Consistent PLS-SEM – PLSc

Article: Dijkstra, Theo & Henseler, Jörg. (2015). Consistent Partial Least Squares Path Modeling. MIS Quarterly. 39. 10.25300/MISQ/2015/39.2.02.

link: https://misq.org/catalog/product/view/id/1701

The PLS-SEM tool got a valuable update/option with “Consistent PLS-SEM” = PLSc. No single approach is “the one and only” tool. The article explains when you should know about some of the shortcomings of classical PLS-SEM, and demonstrates some of the advantages to the updated PLS algorith called “PLSc”. Especially “PLSc provides a correction for estimates when PLS is applied to reflective constructs: The path coefficients, inter-construct correlations, and indicator loadings become consistent” (Dijkstra et al. 2015).
I found the article to be both important and clear – supplying good reason to be aware of which situations classical PLS-SEM has shortcomings. The program SMART-PLS lets you run the same data with either the classical allgorithm or the newer PLSc – but you should know why you choose either or. This article helps you know.
I ran my data with both classical PLS-SEM and PLSc. The difference in results were noteworthy, both in the structural model and the measurement model. I both had data with non-normal distribution and I used reflective measurement models – so PLSc seemed to be the best choice of the two.
The worst of the math is put in the appendix – leaving the article itself unriddled.

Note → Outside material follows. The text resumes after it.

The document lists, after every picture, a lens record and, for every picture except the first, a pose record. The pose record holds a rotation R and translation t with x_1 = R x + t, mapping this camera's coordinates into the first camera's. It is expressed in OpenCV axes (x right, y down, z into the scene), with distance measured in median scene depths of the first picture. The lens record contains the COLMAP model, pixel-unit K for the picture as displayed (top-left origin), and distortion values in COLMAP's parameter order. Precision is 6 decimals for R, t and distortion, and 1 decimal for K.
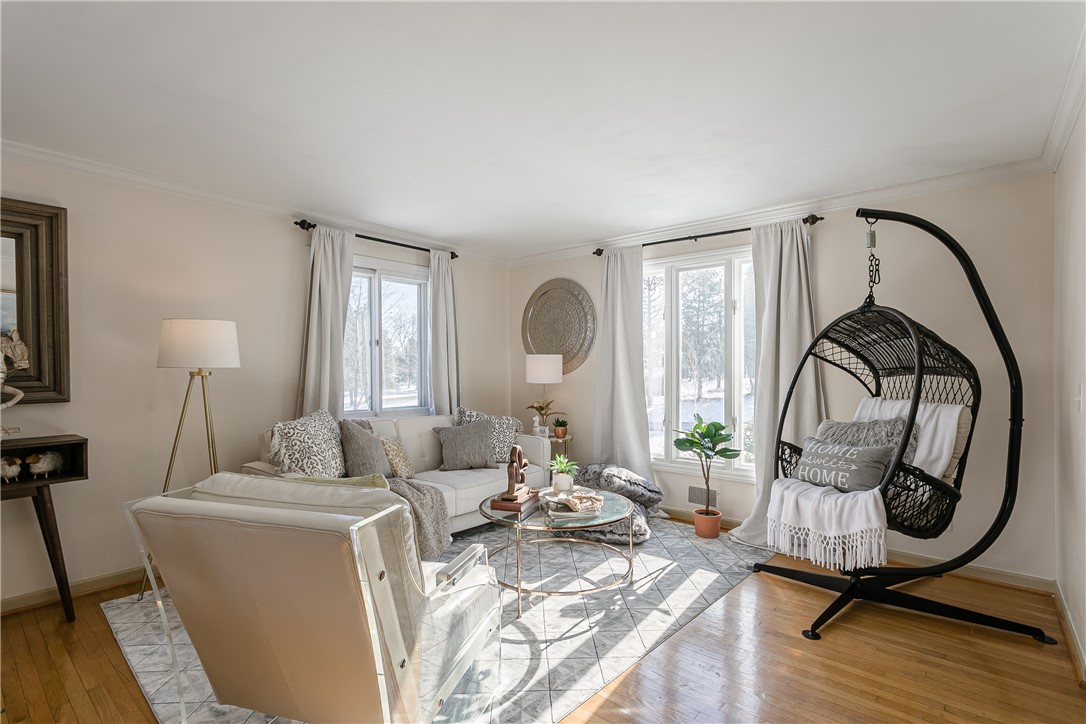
lens RADIAL K [[519.1, 0, 542.8], [0, 519.1, 367.0], [0, 0, 1]] dist [0.010370, -0.000557]
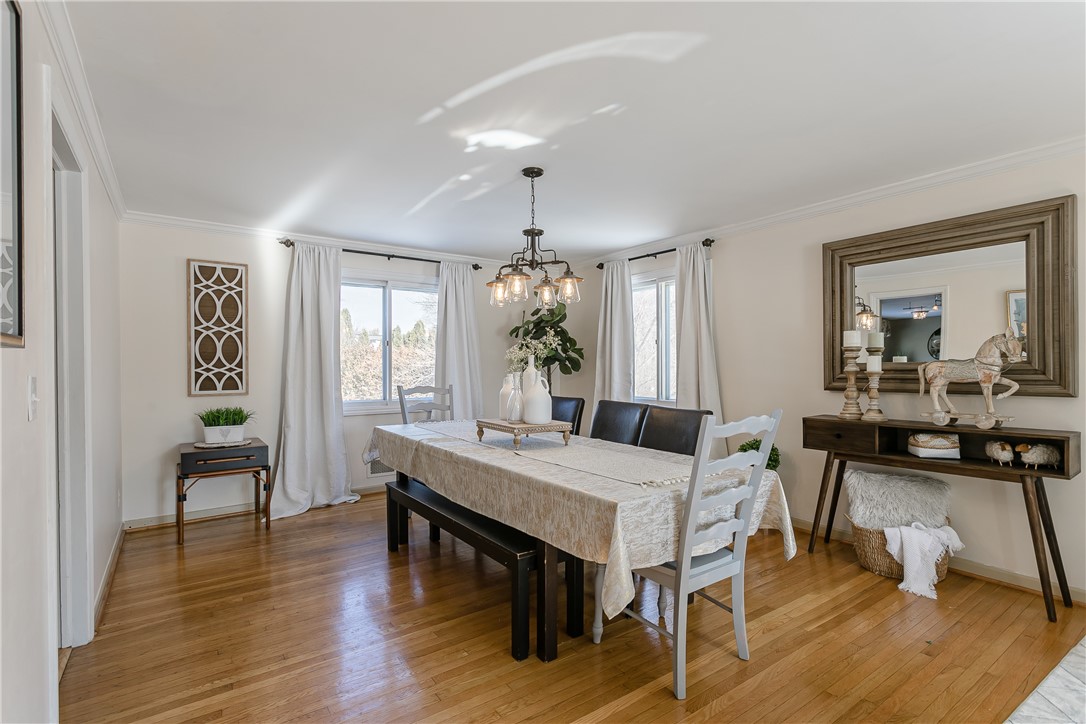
lens RADIAL K [[519.1, 0, 542.2], [0, 519.1, 367.0], [0, 0, 1]] dist [0.010370, -0.000557]
pose [[-0.259111, 0.003415, -0.965841, 0.288400], [0.007204, 0.999973, 0.001603, 0.003628], [0.965821, -0.006543, -0.259129, 0.339739]]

More related to this: Another article by the same author deals with PLSc in nonlinear SEM’s: Dijkstra, T. K., & Schermelleh-engel, K. (2014). Consistent partial least squares for nonlinear structural equation models. Psychometrika, 79(4), 585-604. doi:http://dx.doi.org.ezproxy.hioa.no/10.1007/s11336-013-9370-0


PLS-SEM for ‘dummies’

Article: Haenlein, Michael, and Andreas M. Kaplan. 2004. “A Beginner’s Guide to Partial Least Squares Analysis.”  Understanding Statistics 3 (4):283-297. doi: 10.1207/s15328031us0304_4.

Full article: here

PLS-SEM is a powerful statistical method to analyze how several variables, each consisting of a number of indicators, influence eachother. The approach is referred to as a “silver bullet” – a “quasi-standard in marketing and management research when it comes to analyzing the cause-effect relations between latent constructs” (Hair et al. 2004)

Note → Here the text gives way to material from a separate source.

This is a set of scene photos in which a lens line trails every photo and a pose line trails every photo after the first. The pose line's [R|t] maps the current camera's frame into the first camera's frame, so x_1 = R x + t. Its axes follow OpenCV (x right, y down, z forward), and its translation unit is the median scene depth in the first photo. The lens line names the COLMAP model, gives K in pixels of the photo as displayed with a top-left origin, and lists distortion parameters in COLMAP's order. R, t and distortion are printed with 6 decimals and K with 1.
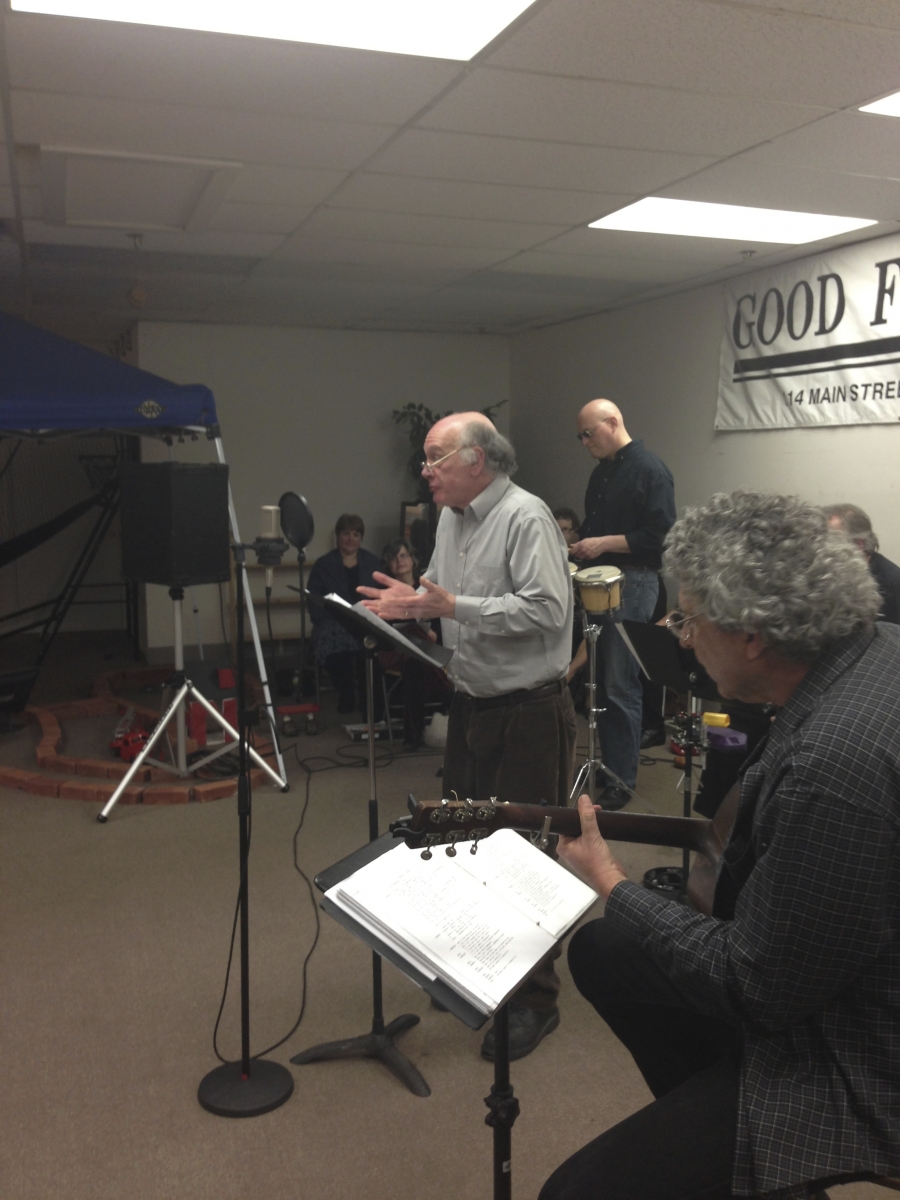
lens RADIAL K [[1079.7, 0, 445.2], [0, 1079.7, 596.4], [0, 0, 1]] dist [0.126357, -0.275443]
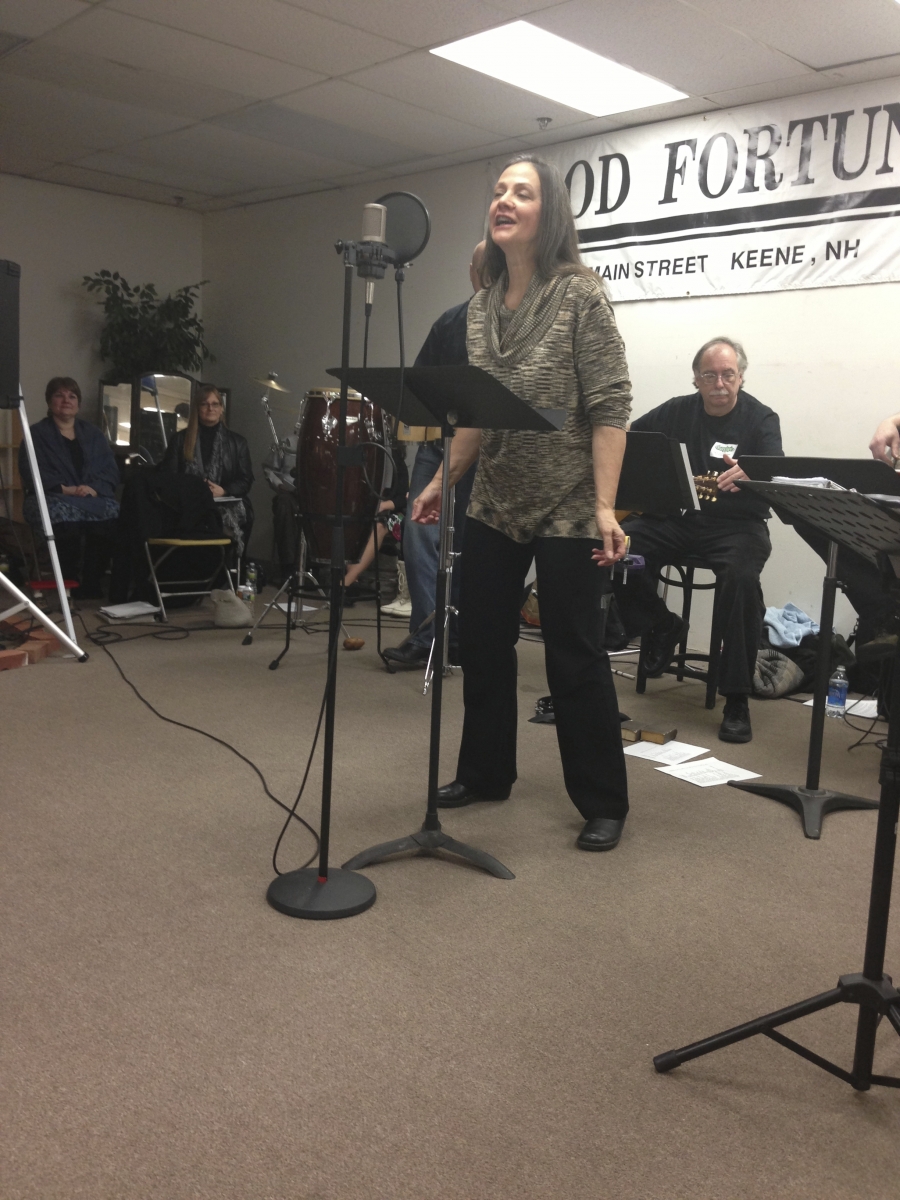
lens RADIAL K [[1079.7, 0, 445.2], [0, 1079.7, 596.4], [0, 0, 1]] dist [0.126357, -0.275443]
pose [[0.921115, -0.009511, 0.389174, -0.214123], [-0.005717, 0.999263, 0.037952, 0.091361], [-0.389248, -0.037183, 0.920382, 0.089945]]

Although beeing from 2004, and PLS-SEM has developed since then, this article gives a reasonable and clear description of this statistical tool.
The article compares PLS-SEM to other approaches, especially CB-SEM. CB-SEM is similar, but also quite different, being covariance-based, whereas PLS-SEM is variance-based.
It’s quite easy to use a PLS-SEM analysis tool, like Smart-PLS, but if you havent used second-generation algorithms like PLS-SEM, its a bit like getting into a rocket-ship, after being used to riding a scooter (ok, slightly exaggerated). To know what the results actually mean, you ought to have at least a basic understanding of whats under the hood. This article lets you have a peek.

Of course – if you want to dig in – have a go at this : https://www.amazon.com/Partial-Squares-Structural-Equation-Modeling/dp/148337744X

Reporting well when using PLS-SEM

Article: Joseph F., Jr, Hair, & Risher, Jeff & Sarstedt, Marko & Ringle, Christian. (2018). When to use and how to report the results of PLS-SEM. European Business Review. 31. 10.1108/EBR-11-2018-0203.
Link: https://www.emeraldinsight.com/doi/abs/10.1108/EBR-11-2018-0203

SEM-analysis, Structural Equation Modelling, is described as a second-generation technique within multivariate methods (Hair et al. 2017). First-generation methods comprise of exploratory methods like cluster analysis, exploratory factor analysis and multidimensional scaling, and confirmatory methods like analysis of variance, logistic regression, multiple regression, and confirmatory factor analysis. Second generation techniques go further in statistical strength and flexibility with the use of Partial Least Squares Structural Equation Modelling (PLS-SEM) as an exploratory tool and Covariance-Based Structural Equation Modelling (CB-SEM) as a confirmatory tool.

Hair (2017) describes some of the benefits of using SEM-analysis approach as

  • the ability to use composite variables (often called variates),
  • the ability to use unobservable (latent) variables – through indicator variables
  • the ability to account for measurement error in observed variables
  • simultaneously examine relationships among measured variables and latent variables.

SEM-analysis is used as a powerful predictive statistical approach – the analysis of the sample giving predictability to the population.

This article shows the most recent update on how to report the results when using PLS-SEM. I use SMART-PLS 3 as my preferred program for doing PLS-SEM analysis, and it gives me a lot of the data which Hair et.al proscribes in this article. Older articles do not neccesarily live up to the most recent standards of reporting – therefore this article is a good help to reporting well.